Unlike the short, stubby Phillips (5'9", 155 pounds) Moseby was 6'3", 200 with long, lithe legs. And unlike Phillips, Moseby was unflappable. Moreover, his skill set was seemingly a terrific fit for Tiger Stadium's expansive center field territory.

There was one more influential free agent the Tigers signed before the 1990 season, inked a month after Phillips and Moseby, but we'll get to him next time.

Tony Phillips and Lloyd Moseby were Sparky Anderson-type players: veterans who had won elsewhere, who weren't disruptive, and played the game the right way.

In 1990 with the Tigers, Phillips played primarily third base, though he put in some time at second base when Whitaker needed a rest. Moseby started 96 games in center field, which was his lowest total by far since 1981.

As far as production goes, neither player set the world on fire, though the Tigers pretty much got out of Phillips what was expected: .251 batting average, 97 runs scored, .364 OBA with 8 home runs and 55 RBI.

Moseby, on the other hand, was trending downward when the Tigers came calling.

In 1987, Moseby's batting average was .282 with 26 home runs and 96 RBI. In 1988 he slipped to .239 with 10 home runs and 42 RBI. In 1989, he fell further, to a .221 batting average with 11 home runs and 43 RBI.

But the Tigers felt that a change of scenery (Moseby had been a Blue Jay since 1980) might send those numbers in the opposite direction.

It did, sort of.

In 1990, his first year as a Tiger, Moseby batted .248 with 14 homers and 51 RBI, and his OPS of .735 was his highest since that career year in 1987 (.831).

But Moseby would only play one more year in Detroit before retiring at 32-years-old. He signed a two-year deal with the Tigers, but once that was honored, the team was no longer interested in keeping Moseby around. By that time, young Milt Cuyler had taken over in center field.

As for Phillips, the Tigers got much more out of their little utility guy.

Phillips played in Detroit through the 1994 season, capably filling the leadoff spot in the batting order and doing what a leadoff guy should do getting on-base and scoring runs. In 1992-93 combined, Phillips scored 227 runs, walked 246 times and posted an OBA of .418.
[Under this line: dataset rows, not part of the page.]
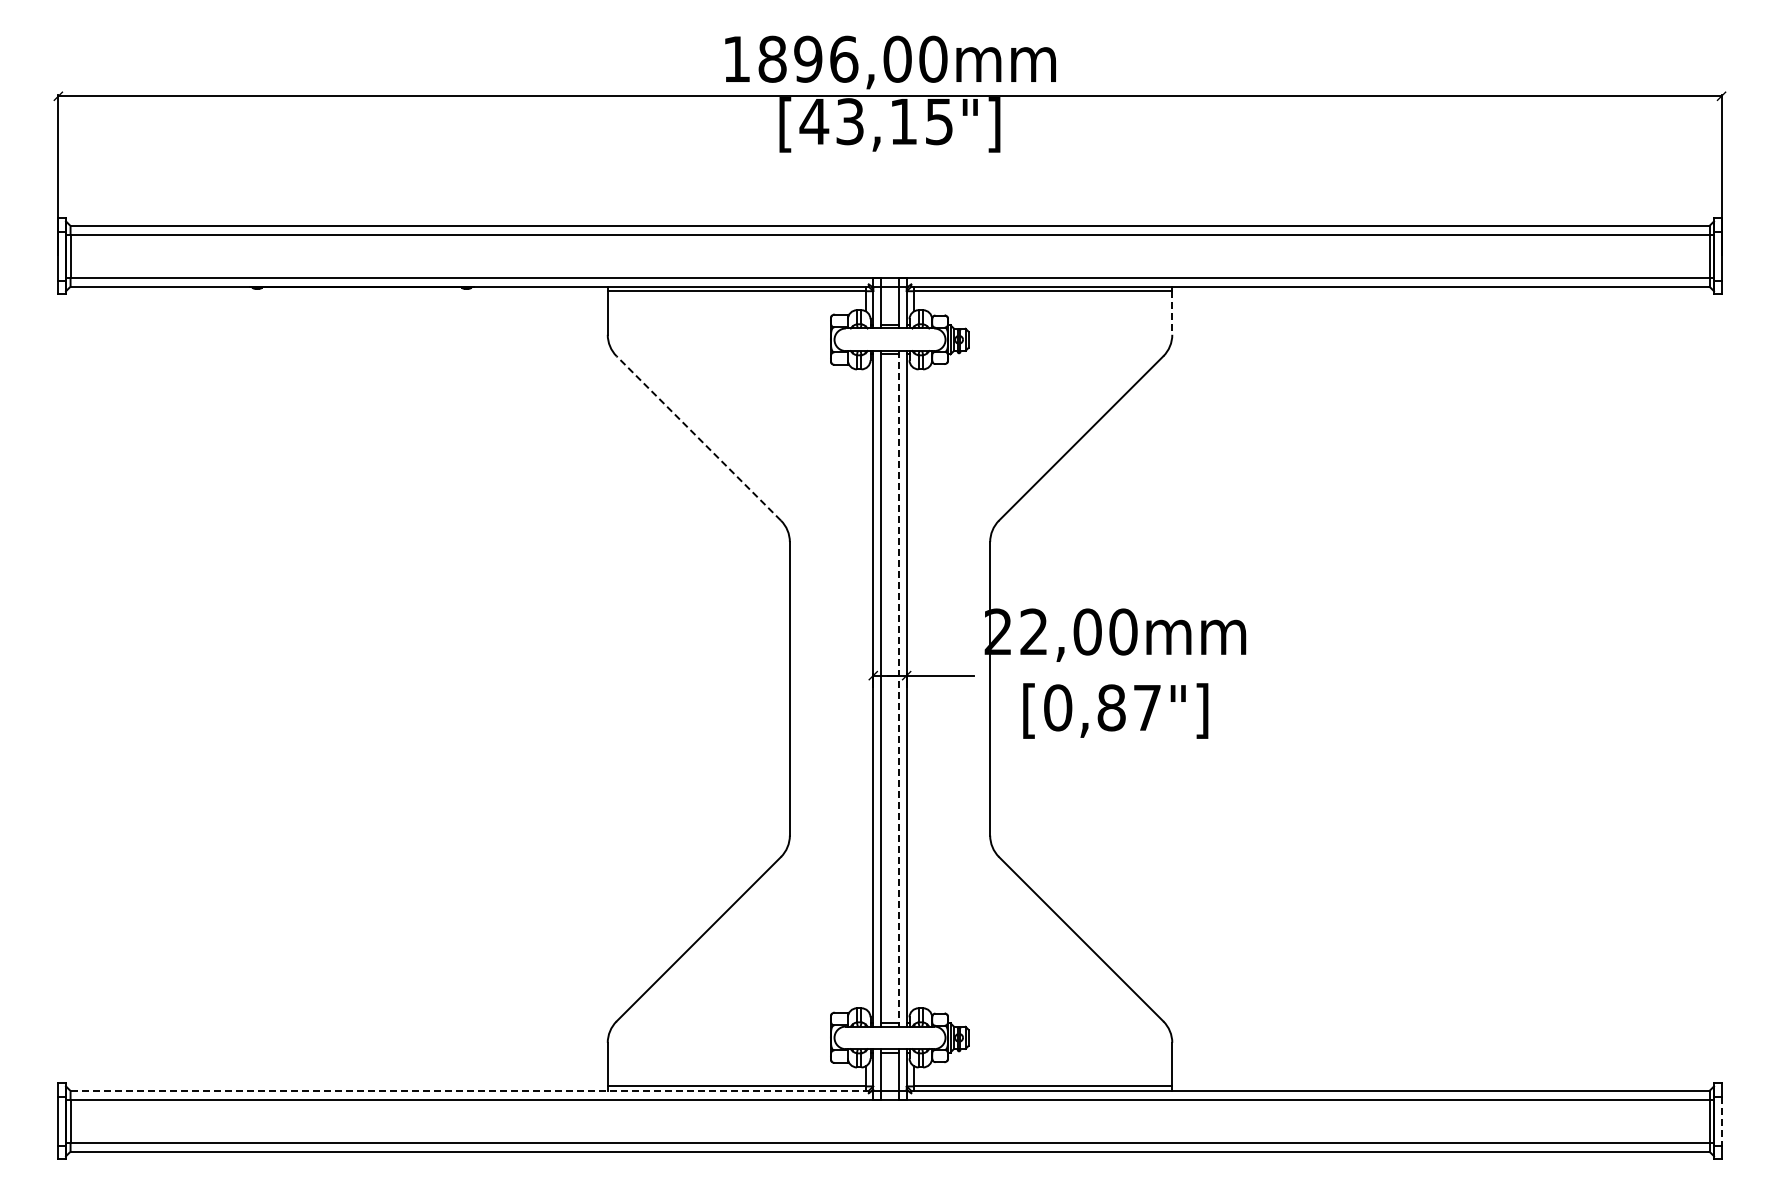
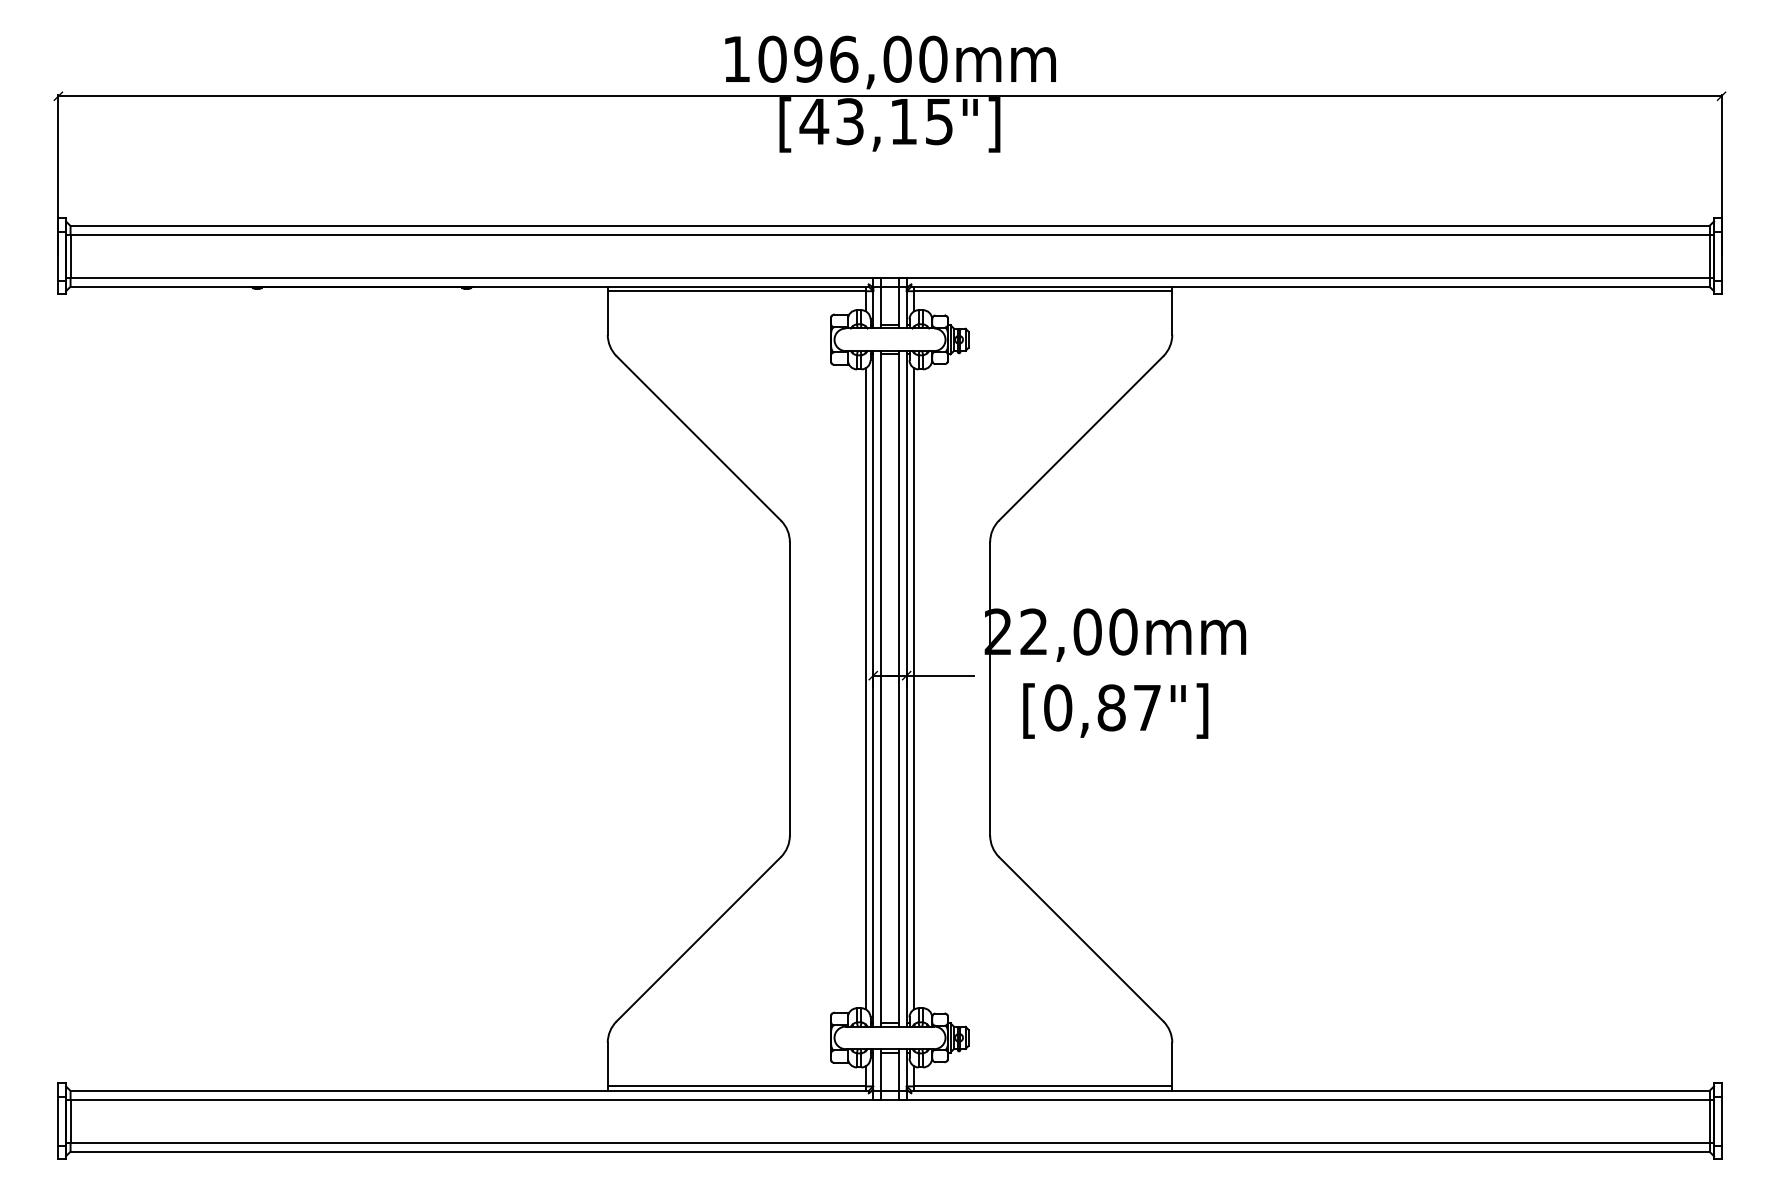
text at (772, 59): 1896,00mm -> 1096,00mm
line at (1172, 313): dashed -> solid
line at (698, 438): dashed -> solid
line at (865, 688): none -> present
line at (899, 688): dashed -> solid
line at (914, 688): none -> present
line at (470, 1090): dashed -> solid
line at (1721, 1121): dashed -> solid
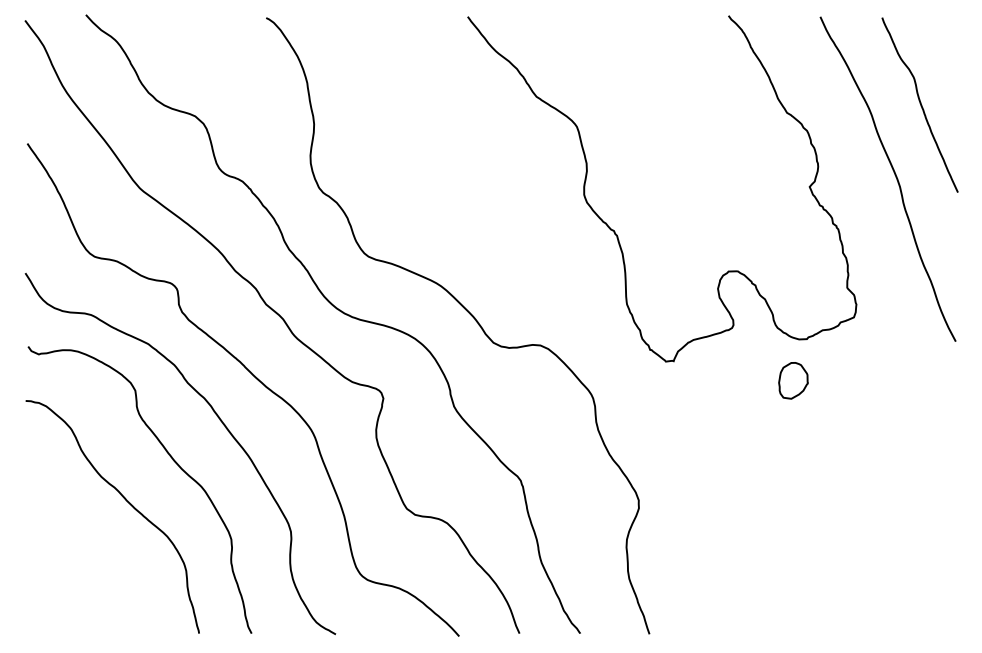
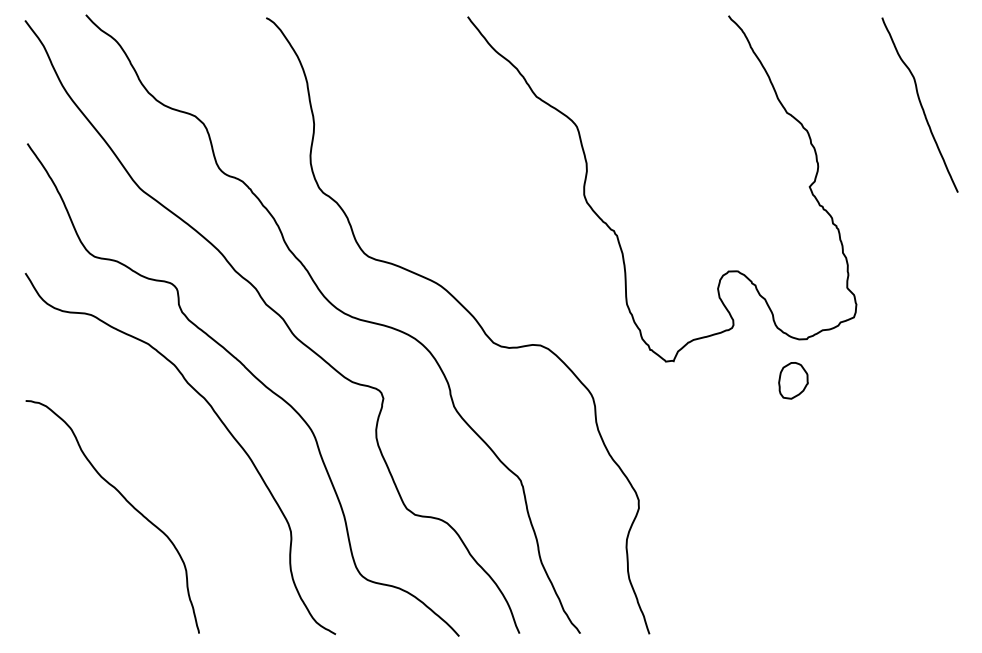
curve at (894, 175): present -> none
curve at (172, 460): present -> none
Defensively, Sparky played Phillips all over the diamond with glee, though primarily at second and third base and in left and right field.

On April 13, 1995, the Tigers traded Phillips to the California Angels for outfielder Chad Curtis.

Tony Phillips and Lloyd Moseby won't go down in Tigers history as franchise greats, but their presence on the field and in the clubhouse did help transform the team from a 103-loss unit in 1989, into a club that won 79 games in 1990 and 84 games in 1991 — even briefly contending for the AL East title in the late summer of the latter year.